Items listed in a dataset
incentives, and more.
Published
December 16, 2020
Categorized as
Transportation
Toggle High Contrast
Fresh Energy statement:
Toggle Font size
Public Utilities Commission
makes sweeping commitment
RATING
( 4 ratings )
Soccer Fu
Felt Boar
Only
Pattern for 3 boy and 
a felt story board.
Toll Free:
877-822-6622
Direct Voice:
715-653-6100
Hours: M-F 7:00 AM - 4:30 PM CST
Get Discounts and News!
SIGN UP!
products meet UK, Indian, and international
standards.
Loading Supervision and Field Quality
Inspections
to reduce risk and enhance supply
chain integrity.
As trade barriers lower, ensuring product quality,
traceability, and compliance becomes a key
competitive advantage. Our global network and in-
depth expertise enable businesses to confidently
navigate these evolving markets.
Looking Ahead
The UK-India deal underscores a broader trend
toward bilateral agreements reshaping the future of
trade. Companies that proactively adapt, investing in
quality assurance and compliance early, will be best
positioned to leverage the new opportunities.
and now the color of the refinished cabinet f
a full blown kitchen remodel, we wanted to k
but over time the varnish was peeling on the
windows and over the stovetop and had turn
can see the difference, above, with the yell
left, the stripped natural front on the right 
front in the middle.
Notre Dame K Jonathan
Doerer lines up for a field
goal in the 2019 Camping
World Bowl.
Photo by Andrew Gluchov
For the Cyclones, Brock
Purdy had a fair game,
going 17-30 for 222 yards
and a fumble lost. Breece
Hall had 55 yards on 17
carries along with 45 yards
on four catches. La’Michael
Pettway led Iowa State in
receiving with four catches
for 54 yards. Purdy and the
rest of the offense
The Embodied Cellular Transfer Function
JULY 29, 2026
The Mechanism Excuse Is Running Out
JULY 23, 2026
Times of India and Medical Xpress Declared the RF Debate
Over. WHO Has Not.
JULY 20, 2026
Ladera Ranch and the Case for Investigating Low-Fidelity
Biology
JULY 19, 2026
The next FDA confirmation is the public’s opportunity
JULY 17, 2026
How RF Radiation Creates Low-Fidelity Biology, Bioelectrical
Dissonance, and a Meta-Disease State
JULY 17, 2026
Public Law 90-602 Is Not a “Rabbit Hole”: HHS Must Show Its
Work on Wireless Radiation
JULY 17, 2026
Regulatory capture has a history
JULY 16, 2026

* WHAT THE TASK REQUIRES *
What you give back must be the stretch above, starting at the line with "Inspections" and ending at the line with "Looking Ahead", copied exactly.

* EXERCISE ANSWER *
Inspections
to reduce risk and enhance supply
chain integrity.
As trade barriers lower, ensuring product quality,
traceability, and compliance becomes a key
competitive advantage. Our global network and in-
depth expertise enable businesses to confidently
navigate these evolving markets.
Looking Ahead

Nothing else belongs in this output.